Up to labeling of vertices, the location of the $4$ vertices are:
$$\begin{cases}
\vec{v}_1 &=  \frac{b}{\sqrt{24}}(0,0,3)\\
\vec{v}_2 &=  \frac{b}{\sqrt{24}}(\sqrt{8},0,-1)\\
\vec{v}_3 &=  \frac{b}{\sqrt{24}}(-\sqrt{2},\sqrt{6},-1)\\
\vec{v}_4 &=  \frac{b}{\sqrt{24}}(-\sqrt{2},-\sqrt{6},-1)\\
\end{cases}$$
Identify vectors in $\mathbb{R}^3$ as $3\times 1$ column vectors and consider following $3 \times 3$ matrix constructed using 
outer product 
of $\vec{v}_i$ and their transposes $\vec{v}_i^T$. By brute force, one can show that
$$\sum_{i=1}^4 \vec{v}_i \otimes \vec{v}_i^T = \frac{b^2}{2} I_3$$
As a consequence of this, for any unit vector $\hat{n}$, we have
$$\sum_{i=1}^4 |\vec{v}_i\cdot \hat{n}|^2 
= \sum_{i=1}^4 \left|\vec{v}_i^T \hat{n}\right|^2
= \sum_{i=1}^4 {\rm Tr}\left((\vec{v}_i \otimes \vec{v}_i^T)( \hat{n}\otimes \hat{n}^T) \right)

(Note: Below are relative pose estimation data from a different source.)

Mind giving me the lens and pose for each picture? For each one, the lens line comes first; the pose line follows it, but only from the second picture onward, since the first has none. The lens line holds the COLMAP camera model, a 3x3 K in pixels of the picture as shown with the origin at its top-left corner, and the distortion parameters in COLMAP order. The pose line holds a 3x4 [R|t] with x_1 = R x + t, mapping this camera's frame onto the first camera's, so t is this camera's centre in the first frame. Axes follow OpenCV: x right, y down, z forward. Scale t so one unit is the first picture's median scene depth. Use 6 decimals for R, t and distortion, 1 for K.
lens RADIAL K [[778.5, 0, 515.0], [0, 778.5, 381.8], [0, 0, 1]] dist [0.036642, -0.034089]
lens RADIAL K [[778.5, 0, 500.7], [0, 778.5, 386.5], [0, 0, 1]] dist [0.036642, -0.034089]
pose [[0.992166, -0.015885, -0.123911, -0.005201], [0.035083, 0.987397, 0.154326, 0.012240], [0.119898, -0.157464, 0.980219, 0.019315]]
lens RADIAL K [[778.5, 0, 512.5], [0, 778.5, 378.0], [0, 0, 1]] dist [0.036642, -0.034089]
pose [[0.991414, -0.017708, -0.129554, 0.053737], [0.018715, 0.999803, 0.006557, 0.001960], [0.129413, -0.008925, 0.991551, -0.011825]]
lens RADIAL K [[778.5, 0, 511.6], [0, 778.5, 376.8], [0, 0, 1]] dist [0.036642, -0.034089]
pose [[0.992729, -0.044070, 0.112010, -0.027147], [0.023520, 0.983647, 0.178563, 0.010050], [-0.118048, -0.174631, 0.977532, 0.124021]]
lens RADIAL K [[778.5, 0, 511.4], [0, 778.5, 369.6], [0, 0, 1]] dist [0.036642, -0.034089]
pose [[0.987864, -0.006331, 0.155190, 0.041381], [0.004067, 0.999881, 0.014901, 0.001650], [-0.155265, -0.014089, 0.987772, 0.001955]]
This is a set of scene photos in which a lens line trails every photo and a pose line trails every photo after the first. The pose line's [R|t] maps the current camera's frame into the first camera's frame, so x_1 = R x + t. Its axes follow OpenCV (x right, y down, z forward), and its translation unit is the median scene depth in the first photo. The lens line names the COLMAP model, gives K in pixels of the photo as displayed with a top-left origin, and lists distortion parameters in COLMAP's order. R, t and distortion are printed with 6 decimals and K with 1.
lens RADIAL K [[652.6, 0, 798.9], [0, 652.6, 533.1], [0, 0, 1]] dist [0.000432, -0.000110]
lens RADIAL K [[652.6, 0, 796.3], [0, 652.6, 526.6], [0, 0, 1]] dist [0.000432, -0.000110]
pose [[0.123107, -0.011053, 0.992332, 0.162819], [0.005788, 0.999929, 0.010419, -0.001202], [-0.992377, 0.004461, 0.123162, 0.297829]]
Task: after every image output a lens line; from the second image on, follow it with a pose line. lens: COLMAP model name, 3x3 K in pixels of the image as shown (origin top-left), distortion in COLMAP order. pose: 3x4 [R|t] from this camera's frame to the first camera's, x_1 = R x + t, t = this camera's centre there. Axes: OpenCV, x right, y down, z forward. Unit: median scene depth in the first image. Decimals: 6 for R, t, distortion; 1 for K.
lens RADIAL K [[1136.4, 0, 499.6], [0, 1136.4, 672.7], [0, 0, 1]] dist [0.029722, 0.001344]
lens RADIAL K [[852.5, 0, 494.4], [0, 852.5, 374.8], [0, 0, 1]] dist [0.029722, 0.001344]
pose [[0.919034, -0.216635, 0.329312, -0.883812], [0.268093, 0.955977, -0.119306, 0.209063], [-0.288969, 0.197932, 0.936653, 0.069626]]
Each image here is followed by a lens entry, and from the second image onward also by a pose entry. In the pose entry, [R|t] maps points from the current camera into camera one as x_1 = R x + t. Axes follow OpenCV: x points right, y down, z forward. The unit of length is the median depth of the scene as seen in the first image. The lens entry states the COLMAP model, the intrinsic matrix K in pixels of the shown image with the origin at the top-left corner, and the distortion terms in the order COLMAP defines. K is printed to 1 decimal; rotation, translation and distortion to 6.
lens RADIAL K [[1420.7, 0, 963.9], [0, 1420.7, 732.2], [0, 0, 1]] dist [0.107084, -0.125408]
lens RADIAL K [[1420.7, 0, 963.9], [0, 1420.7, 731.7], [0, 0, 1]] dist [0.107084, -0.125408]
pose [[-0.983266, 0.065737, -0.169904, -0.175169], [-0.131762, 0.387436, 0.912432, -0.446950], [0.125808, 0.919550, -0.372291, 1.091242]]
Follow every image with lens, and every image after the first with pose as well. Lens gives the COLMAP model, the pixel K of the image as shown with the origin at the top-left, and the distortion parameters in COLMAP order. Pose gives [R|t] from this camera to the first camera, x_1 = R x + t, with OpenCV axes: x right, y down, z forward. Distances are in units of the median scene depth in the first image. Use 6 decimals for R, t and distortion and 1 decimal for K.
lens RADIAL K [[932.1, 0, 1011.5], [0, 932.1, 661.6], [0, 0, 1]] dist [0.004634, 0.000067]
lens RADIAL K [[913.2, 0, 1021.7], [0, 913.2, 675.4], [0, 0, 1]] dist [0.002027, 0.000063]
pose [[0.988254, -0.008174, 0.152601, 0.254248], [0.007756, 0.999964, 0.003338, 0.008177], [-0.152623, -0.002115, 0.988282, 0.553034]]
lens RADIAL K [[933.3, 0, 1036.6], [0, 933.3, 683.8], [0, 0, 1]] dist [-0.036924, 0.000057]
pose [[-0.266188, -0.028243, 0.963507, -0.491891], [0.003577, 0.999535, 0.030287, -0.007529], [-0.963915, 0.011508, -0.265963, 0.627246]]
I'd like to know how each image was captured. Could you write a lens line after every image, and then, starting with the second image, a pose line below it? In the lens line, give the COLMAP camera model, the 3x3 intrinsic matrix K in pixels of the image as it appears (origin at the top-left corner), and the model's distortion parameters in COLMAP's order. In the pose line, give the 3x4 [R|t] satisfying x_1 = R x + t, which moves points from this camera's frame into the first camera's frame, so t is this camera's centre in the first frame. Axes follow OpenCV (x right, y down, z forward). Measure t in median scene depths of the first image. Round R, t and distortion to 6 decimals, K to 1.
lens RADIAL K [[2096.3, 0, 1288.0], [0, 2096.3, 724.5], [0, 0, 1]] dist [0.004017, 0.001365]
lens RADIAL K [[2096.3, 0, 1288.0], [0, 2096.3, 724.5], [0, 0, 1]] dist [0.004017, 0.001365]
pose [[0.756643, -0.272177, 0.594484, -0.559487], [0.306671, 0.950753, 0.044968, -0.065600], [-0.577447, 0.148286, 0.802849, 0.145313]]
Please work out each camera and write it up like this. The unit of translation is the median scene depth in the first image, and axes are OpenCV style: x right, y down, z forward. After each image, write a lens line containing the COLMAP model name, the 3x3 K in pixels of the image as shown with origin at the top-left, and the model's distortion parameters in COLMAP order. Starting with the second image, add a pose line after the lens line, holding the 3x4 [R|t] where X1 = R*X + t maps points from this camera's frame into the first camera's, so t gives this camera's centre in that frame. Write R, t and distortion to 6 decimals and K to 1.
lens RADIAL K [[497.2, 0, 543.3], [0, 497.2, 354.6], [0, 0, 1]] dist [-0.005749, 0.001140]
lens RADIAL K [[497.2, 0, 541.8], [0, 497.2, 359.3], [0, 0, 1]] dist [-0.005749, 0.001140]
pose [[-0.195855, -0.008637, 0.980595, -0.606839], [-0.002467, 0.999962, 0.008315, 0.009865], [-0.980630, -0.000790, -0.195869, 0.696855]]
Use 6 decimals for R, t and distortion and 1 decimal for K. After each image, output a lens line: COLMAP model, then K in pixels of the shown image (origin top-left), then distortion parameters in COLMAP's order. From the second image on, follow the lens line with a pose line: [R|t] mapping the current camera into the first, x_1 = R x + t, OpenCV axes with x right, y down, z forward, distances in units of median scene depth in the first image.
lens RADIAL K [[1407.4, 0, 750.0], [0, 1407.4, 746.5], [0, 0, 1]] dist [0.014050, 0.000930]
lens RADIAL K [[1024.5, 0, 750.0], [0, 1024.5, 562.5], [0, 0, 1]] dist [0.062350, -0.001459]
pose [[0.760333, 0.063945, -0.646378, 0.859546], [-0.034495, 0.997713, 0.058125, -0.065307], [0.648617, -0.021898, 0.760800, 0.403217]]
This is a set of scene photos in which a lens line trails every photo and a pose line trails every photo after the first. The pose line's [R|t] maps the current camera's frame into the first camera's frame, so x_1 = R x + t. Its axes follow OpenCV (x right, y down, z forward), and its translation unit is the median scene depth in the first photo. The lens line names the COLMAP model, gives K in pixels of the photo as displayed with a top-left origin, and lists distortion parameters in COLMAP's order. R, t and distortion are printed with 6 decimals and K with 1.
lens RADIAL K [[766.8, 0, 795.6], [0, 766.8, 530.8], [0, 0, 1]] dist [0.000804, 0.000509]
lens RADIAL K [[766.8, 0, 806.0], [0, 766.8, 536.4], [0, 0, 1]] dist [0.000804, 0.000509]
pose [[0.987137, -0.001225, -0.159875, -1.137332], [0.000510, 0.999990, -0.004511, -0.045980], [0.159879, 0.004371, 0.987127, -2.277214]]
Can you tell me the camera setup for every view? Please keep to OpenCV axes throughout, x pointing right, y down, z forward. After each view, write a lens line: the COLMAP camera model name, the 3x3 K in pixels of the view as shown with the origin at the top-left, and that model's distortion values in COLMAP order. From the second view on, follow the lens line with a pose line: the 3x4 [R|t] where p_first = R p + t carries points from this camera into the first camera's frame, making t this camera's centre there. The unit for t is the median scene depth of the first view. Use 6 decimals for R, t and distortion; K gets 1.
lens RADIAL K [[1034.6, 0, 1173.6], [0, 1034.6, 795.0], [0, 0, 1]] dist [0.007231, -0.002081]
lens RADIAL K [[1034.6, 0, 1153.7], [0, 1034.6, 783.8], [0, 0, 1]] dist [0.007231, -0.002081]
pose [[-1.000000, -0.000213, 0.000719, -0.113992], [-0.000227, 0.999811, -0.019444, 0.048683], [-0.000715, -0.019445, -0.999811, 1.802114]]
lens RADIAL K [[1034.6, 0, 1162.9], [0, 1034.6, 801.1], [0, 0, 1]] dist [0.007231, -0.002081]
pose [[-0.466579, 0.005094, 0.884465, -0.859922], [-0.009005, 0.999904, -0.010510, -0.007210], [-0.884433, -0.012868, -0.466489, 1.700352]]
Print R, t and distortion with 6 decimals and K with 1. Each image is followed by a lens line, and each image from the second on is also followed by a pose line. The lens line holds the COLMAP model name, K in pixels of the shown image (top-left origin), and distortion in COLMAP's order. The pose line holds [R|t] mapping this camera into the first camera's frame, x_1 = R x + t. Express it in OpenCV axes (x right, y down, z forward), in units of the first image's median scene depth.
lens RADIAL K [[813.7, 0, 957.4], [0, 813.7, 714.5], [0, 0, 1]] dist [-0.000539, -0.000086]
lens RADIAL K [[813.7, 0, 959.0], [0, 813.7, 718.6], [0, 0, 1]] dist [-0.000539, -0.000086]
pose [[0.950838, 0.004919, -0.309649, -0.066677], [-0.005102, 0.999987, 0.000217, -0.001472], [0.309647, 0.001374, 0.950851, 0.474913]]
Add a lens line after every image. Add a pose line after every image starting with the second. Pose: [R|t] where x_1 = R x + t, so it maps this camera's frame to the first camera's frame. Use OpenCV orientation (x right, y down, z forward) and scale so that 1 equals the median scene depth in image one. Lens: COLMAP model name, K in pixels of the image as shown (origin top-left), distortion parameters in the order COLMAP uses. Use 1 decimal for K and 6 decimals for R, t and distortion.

= \frac{b^2}{2} {\rm Tr}\left(\hat{n}\otimes \hat{n}^T\right) = \frac{b^2}{2}$$
Together with the identity $\sum_{i=1}^4 \vec{v}_i = \vec{0}$, this leads to
$$
\sum_{1 \le i < j \le 4} |\hat{n}\cdot(\vec{v}_i - \vec{v}_j)|^2
= \frac12 \sum_{i=1}^4\sum_{j=1}^4 |\hat{n}\cdot(\vec{v}_i - \vec{v}_j)|^2
= \left(\sum_{i=1}^4 |\hat{n}\cdot\vec{v}_i|^2\right)\left(\sum_{j=1}^4 1\right)
= 2b^2$$
Let $P$ be a plane passing through the origin whose normal is pointing along the axis of $C$. Orthogonal project $T$ onto $P$. Let $\vec{u}_i \in P$ be the projected image of $\vec{v}_i$ and $\ell_{ij} = |\vec{u}_i - \vec{u}_j|$
Take any two unit vectors $\hat{n}_1$, $\hat{n}_2$ from $P$ orthogonal to each other. It is easy to see
$$\ell_{ij}^2  = |\vec{u}_i - \vec{u}_j|^2 = |\hat{n}_1\cdot (\vec{v}_i - \vec{v}_j)|^2 +
|\hat{n}_2\cdot (\vec{v}_i - \vec{v}_j)|^2$$
Apply result from above, we find
$$\sum_{1\le i < j \le 4} \ell_{ij}^2 = 4b^2$$
Translate the origin to where the axis of $C$ intersect $P$.
In the new coordinate system, we have
$$|\vec{u}_i| \le \frac{d}{2}$$
This implies
$$\sum_{1\le i < j \le 4} \ell_{ij}^2 
= \frac12 \sum_{i=1}^4\sum_{j=1}^4 |\vec{u}_i - \vec{u}_j|^2
= \left(\sum_{i=1}^4 |\vec{u}_i |^2\right)\left(\sum_{j=1}^4 1\right) - \left| \sum_{k=1}^4\vec{u}_k\right|^2\\
\le 4 \sum_{i=1}^4 |\vec{u}_i |^2 
\le 16 \left(\frac{d}{2}\right)^2 = 4d^2$$
Since $\ell_{ij}$ is invariant under this sort of change of coordinate system, we get
$$4b^2 \le 4d^2 \quad\implies\quad b \le d$$
So the diameter $d$ of the cylinder $C$ is bounded from below by $b$.
On the other hand, if we construct a line passing through 
$\frac12\left(\vec{v}_1+\vec{v}_2\right)$ and 
$\frac12\left(\vec{v}_3+\vec{v}_4\right)$ and fatten it to a cylinder
of diameter $b$. One can verify this cylinder contains $T$. 
Combine these two observations, $b$ is the smallest diameter we seek.